Second, the major controversy in the United States is not Stein’s exaggerating the influence, but his support of injecting an idea into scientific discourse through non-scientific means. Essentially, he is attempting to bypass the primary criteria of demarcation. To quote Judge William Overton, “While anybody is free to approach a scientific inquiry in any fashion they choose, they cannot properly describe the methodology as scientific, if they start with the conclusion and refuse to change it regardless of the evidence developed during the course of the investigation.” My question is this…if science is based on something being falsifiable as a means of determining whether or not something is true or not, and a party is trying to inject a non-falsifiable premise into science, is it really science?

Ojalanpoika said...

Thanks for answering. Regarding the text books recycling the fraudulent embryo drawings, originally it was claimed that human embryos had functioning gills when they 'climb up their family tree' in mothers womb via fish stage and amphibian stage. I have scanned some of them in here:
http://www.helsinki.fi/~pjojala/Koulukirjat.html
They are, really, the MOST recycled figures in the Finnish text books of biology in the 20th century, I'm afraid. And were known to be deliberate fakes to begin with. Talking about indoctrination and popularization of science... Dawkins is Oxford professor on public understanding of science. That species is responsible for a lot of rubbish still recycled. I try to bake the issue by few quotes from this article published in the 5th Asian conference for bioethics that I submitted in 2004:
http://www.helsinki.fi/~pjojala/Haeckelianlegacy_ABC5.pdf


The arch-oopponent of Dawkins, JC Gould described how the predecessor in his chair (Louis Agassiz, 1807-1873) disliked
Haeckel for "his haughty dismissal of earlier work which he often shamelessly 'borrowed' without
attribution" (2000). Richardson and Keuck wrote in one of the above mentioned prestigious
correspondences:
"We can make a persuasive case with Haeckel because we have identified some of his sources… he removed the limbs.
The cut was selective, applying only to the young stage. It was also systematic because he did it to other species in the
picture… The altered drawings support theories which the originals did not. Therefore, these are not legitimate
schematic figures." (Nature 410, 2001, p. 144.)

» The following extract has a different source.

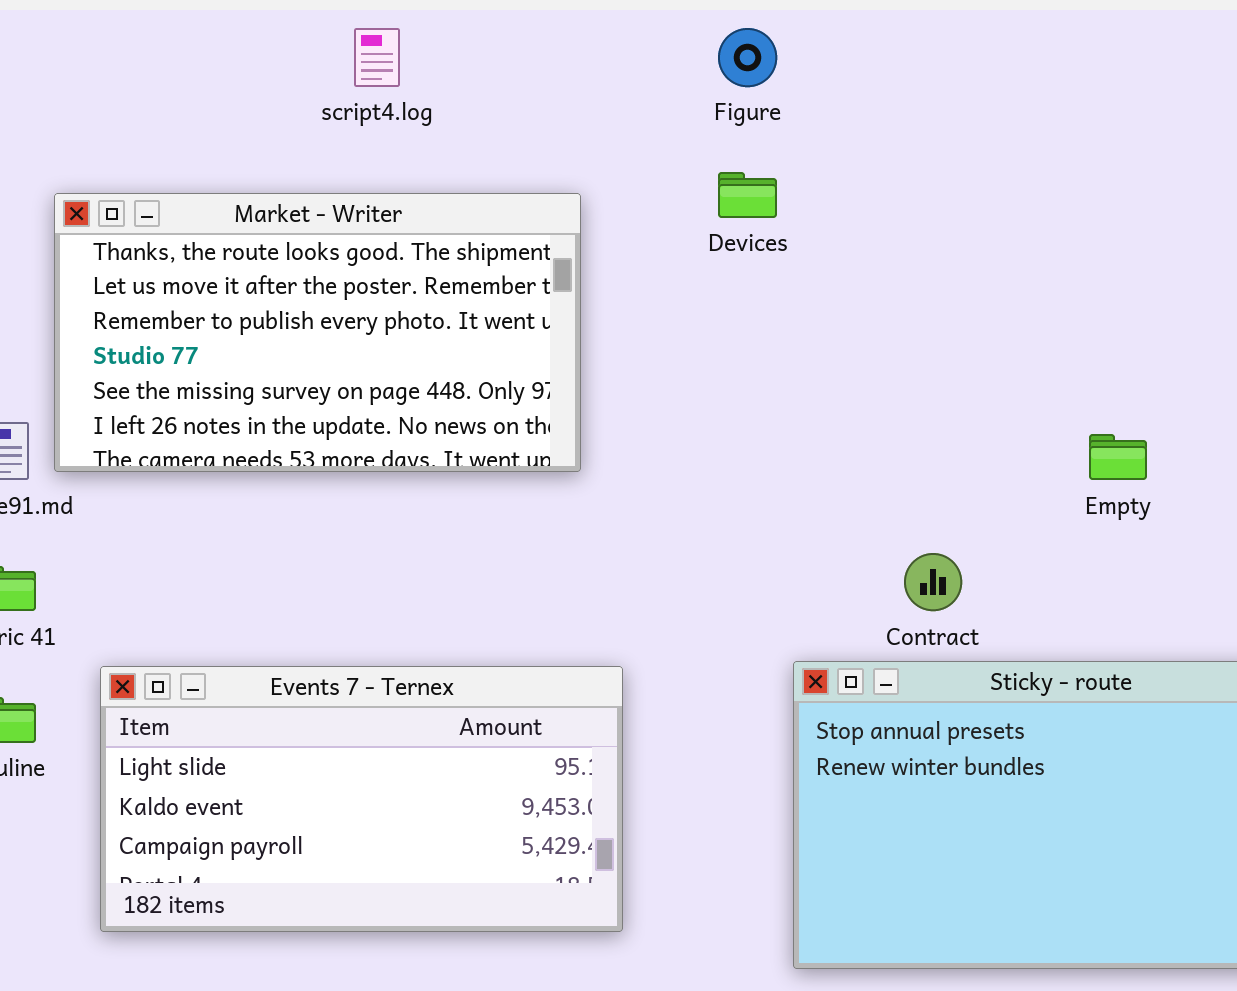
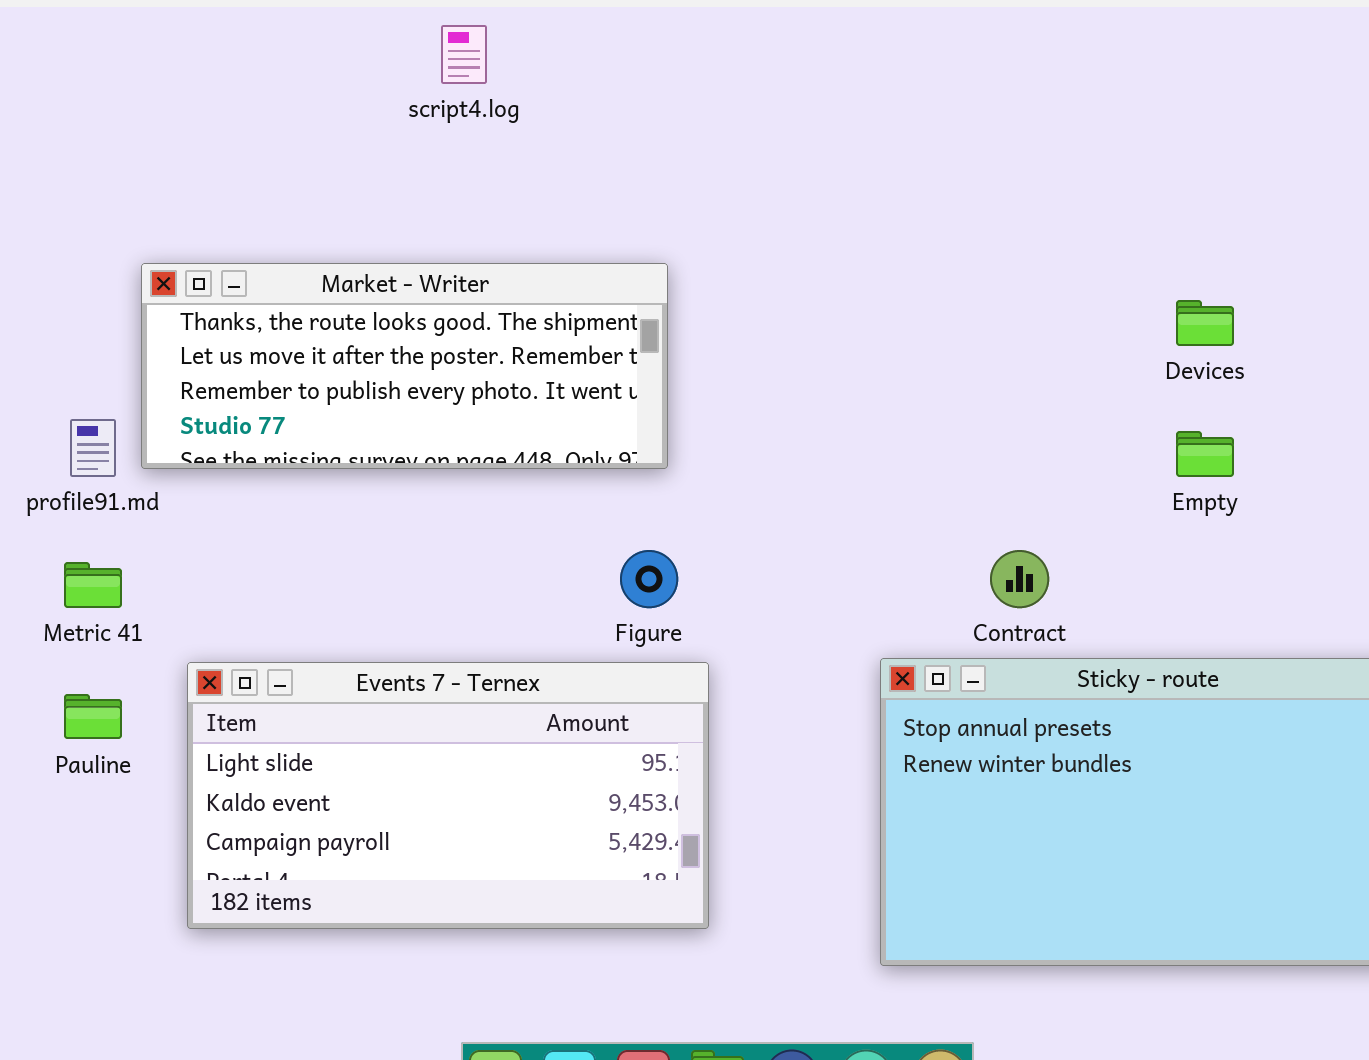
Figure: [718,28,777,87] -> [620,550,678,608], moved
Devices: [718,172,777,218] -> [1176,300,1234,346], moved
Market - Writer: [54,193,581,472] -> [141,263,668,469], resized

Haeckel never listed the sources of his simplified pictures. Filling the gaps in the embryonic series by speculation is one thing, but concealing a mere hypothesis from observations is something else.

The consensus seems to be, that the recapitulationary concept of Haeckel is dead thanks to developmental physiology and genetics. It is hastily added, however, that it has its value as a descriptive statement. Haeckel himself used puzzling phrase "labyrinth of ontogenesis" in his most popular Weltraethsel or Riddle (1899 p. 79). University-level textbooks elaborate a new concept of "evolvability" and after the "unipolar Haeckel" –model, students still face concepts such as by "bipolar Haeckel", "twodimensional Haeckel", and "three-dimensional Haeckel" -models. Sound criticism of the deductive Haeckelian reductionism has been rare in the narrative thread of Ariadne. So the recapitulationary theory became a scientific myth, instead of being refuted. Gould argued it was the second only to selection paradigm as a cross discipline theory at the 20th century. Especially Freud's ideas were strongly based upon Haeckel's frauds.

In a sense the situation resembles the paradigm change from the "tree of life" to the "bush of life" or "agnostic tree of life" at the emergence of the genome projects and popularization of the lateral gene transfer. Likewise, the Biogenetic Law is still supported by several recent studies – if applied to single characters only (like in Richardson & Keuck, 2002). Popperian habits would wellcome not only verification, but also falsification in order to earn the epithet "scientific" for a
theory. Biogenetic Law was a straitjacket for a paradigm, and there must be a place for criticism before adopting it as a heuristic principle.